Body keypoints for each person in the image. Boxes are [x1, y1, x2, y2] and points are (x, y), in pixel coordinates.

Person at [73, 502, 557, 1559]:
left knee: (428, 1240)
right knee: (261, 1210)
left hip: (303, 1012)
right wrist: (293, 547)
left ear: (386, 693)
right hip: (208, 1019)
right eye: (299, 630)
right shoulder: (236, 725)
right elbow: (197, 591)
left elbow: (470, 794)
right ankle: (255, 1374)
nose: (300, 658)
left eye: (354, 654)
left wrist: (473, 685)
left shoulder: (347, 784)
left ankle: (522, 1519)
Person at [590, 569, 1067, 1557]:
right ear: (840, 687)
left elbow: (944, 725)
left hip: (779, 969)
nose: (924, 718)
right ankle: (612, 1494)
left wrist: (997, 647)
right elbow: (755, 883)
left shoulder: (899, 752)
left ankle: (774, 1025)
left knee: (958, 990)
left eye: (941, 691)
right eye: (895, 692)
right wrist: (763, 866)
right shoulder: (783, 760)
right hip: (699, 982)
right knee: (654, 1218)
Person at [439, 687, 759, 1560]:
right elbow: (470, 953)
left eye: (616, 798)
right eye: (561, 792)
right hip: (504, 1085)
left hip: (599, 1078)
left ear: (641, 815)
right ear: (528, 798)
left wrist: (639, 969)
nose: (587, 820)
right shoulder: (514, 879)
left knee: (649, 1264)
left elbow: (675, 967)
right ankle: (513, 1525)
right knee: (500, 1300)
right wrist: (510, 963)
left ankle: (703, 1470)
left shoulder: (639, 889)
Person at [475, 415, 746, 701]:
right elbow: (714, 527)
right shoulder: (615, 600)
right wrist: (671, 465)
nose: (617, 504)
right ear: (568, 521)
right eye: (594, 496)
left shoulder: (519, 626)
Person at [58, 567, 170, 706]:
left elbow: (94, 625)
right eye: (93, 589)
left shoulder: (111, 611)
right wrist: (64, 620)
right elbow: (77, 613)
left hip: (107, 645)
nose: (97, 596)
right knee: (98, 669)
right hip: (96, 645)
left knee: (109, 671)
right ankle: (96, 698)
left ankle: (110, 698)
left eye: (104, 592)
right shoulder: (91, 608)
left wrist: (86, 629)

* * *

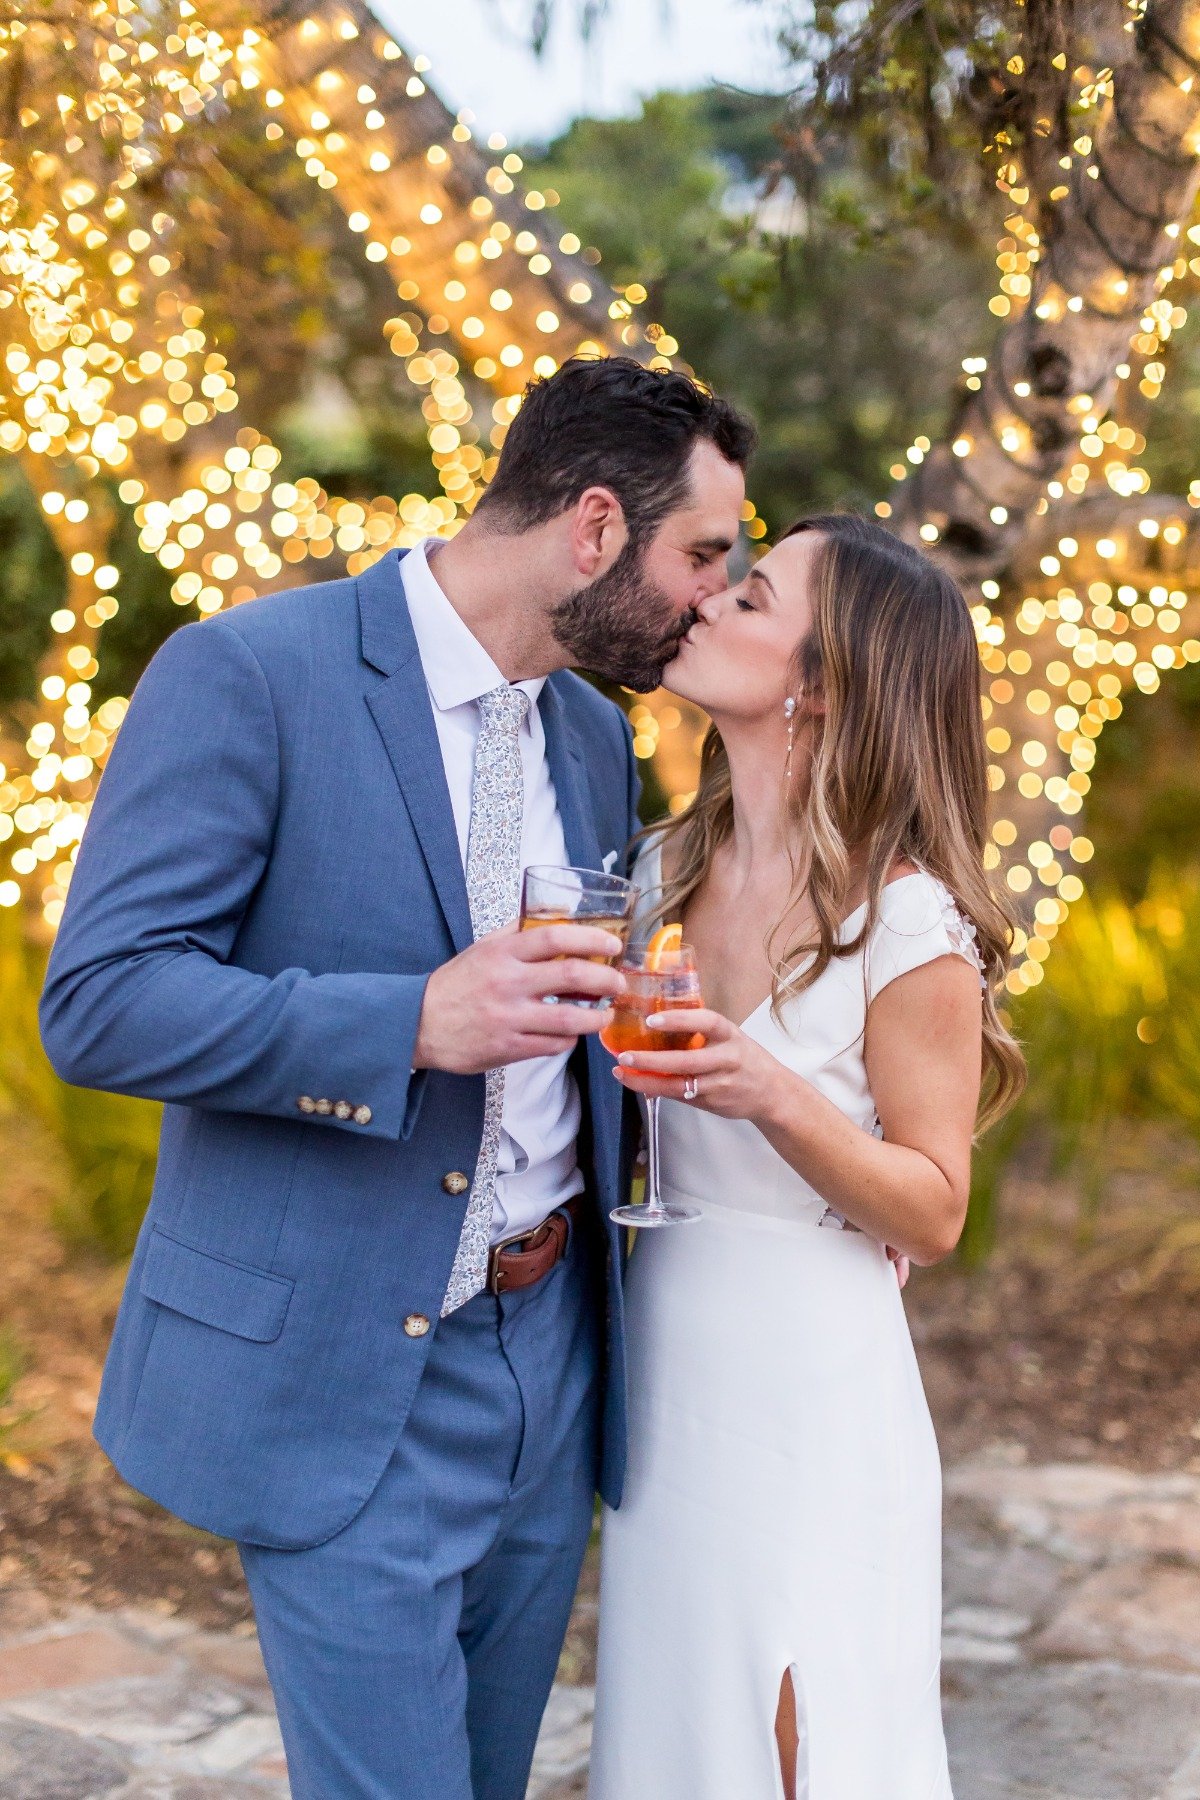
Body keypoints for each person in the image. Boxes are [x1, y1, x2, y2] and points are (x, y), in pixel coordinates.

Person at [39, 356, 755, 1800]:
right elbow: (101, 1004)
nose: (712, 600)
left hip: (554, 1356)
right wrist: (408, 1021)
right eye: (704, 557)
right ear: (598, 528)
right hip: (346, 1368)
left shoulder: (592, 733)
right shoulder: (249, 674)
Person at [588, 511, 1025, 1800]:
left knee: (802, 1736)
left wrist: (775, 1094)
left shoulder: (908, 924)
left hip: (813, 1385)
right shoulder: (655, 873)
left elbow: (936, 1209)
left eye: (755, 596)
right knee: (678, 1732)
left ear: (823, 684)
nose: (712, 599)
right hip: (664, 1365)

## [AIM OF THE TASK]
From the records, work out how many lines include "elbow" and respond with the number only.

## [SOLUTION TO THE EXERCISE]
11